New fundamental rights will need to be created to protect humanity from the ‘genuinely new risks’ posed by artificial intelligence and climate change, the master of the rolls proposed this week.
Giving the Blackstone Lecture at Pembroke College, Oxford, Sir Geoffrey Vos said that existing forms of domestic, EU or international regulation are ‘probably not competent to prevent AI being used inappropriately’ to make life-changing decisions. Likewise, current treaties and international conventions ‘seem to provide individuals in different parts of the world with insufficient rights to impose limits on businesses and governments that are probably doing too little to prevent global environmental damage’.

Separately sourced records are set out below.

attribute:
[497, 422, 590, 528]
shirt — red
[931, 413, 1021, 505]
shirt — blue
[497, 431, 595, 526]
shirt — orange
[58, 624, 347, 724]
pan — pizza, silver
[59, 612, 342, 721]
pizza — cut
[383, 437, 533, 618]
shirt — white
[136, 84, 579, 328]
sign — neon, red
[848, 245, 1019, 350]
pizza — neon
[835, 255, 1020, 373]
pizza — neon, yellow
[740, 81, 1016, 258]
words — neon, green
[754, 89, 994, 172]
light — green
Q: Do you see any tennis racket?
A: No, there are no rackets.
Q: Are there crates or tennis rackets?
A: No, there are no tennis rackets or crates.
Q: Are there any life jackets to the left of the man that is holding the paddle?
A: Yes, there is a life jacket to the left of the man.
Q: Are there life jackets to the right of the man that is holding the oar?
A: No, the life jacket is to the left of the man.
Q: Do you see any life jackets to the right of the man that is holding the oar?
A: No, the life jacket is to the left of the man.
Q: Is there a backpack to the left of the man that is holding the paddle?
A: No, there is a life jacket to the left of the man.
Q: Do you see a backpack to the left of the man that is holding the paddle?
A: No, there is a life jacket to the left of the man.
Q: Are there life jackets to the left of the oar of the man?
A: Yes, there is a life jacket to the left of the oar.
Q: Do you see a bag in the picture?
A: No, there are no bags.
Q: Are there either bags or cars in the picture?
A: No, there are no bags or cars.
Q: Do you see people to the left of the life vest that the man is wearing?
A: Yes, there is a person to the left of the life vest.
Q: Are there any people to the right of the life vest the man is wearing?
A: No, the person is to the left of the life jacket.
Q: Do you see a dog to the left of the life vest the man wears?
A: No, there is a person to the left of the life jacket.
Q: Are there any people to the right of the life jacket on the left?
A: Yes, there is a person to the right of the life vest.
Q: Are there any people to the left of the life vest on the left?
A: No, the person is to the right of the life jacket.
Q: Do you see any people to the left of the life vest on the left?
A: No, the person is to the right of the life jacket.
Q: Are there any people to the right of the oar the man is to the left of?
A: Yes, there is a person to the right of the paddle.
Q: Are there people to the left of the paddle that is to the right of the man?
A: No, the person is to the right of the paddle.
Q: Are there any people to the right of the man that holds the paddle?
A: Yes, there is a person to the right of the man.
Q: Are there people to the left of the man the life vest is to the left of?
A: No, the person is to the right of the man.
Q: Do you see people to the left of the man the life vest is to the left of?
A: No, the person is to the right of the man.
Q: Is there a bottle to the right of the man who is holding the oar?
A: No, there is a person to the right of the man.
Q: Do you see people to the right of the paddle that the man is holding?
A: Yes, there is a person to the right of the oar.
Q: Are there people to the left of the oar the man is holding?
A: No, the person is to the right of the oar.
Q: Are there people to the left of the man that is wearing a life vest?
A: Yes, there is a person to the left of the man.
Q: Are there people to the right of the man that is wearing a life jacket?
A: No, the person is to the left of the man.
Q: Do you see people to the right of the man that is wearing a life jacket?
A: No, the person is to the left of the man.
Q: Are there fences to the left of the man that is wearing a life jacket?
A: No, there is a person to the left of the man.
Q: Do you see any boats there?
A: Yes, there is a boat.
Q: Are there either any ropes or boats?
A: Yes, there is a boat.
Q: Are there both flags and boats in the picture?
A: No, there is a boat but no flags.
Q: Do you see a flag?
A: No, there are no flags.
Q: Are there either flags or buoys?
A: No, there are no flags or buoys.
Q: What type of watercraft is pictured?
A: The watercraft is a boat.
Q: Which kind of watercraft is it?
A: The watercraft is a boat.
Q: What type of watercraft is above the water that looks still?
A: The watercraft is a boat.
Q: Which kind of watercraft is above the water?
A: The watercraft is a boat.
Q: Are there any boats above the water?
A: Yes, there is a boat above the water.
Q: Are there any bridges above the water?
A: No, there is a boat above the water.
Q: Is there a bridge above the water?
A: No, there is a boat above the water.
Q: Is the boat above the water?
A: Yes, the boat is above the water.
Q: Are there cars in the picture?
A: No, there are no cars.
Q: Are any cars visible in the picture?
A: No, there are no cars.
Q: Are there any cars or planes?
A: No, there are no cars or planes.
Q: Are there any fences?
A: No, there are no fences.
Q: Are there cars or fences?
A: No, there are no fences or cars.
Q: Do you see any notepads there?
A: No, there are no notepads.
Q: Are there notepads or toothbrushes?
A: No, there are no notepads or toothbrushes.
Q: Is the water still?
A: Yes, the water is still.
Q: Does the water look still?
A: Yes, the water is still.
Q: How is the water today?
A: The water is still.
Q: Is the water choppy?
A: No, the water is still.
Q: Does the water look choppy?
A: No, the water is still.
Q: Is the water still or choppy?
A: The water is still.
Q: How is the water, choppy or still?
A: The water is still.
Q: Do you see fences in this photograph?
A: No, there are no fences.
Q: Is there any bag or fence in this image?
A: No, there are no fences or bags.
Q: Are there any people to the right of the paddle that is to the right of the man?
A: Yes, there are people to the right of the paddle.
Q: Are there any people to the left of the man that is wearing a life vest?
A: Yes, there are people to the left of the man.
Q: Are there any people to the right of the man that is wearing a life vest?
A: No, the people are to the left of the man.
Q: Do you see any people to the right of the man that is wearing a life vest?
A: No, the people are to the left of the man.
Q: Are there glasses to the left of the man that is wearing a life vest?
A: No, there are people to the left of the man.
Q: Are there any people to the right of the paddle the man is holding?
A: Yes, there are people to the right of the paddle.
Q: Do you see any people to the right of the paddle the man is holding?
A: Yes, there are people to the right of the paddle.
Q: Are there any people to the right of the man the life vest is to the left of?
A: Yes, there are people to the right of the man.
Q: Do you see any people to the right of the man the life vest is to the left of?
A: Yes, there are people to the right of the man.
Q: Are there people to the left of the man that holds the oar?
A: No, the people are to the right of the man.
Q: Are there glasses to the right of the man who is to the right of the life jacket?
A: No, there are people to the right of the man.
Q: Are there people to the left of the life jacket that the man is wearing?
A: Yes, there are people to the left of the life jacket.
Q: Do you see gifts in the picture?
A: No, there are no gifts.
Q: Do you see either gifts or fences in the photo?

As a solution, the head of civil justice in England and Wales proposed creating a fundamental right to have human rather than machine oversight of ‘decisions requiring empathy or emotional intelligence’. He conceded that defining those decisions would pose difficulties. However, without such action, ‘AI will eventually decide, or advise on the outcomes, of even the most empathetic of human decisions, affecting human lives.
‘The environmental problem is even more difficult,’ Vos said, noting that 2,500 pieces of climate litigation are under way across the world. ‘The solution could be an additional individual right, but it could also be a more granular international treaty. Both seem to be very difficult to achieve, particularly in light of the events at the recent Cop 29 summit.’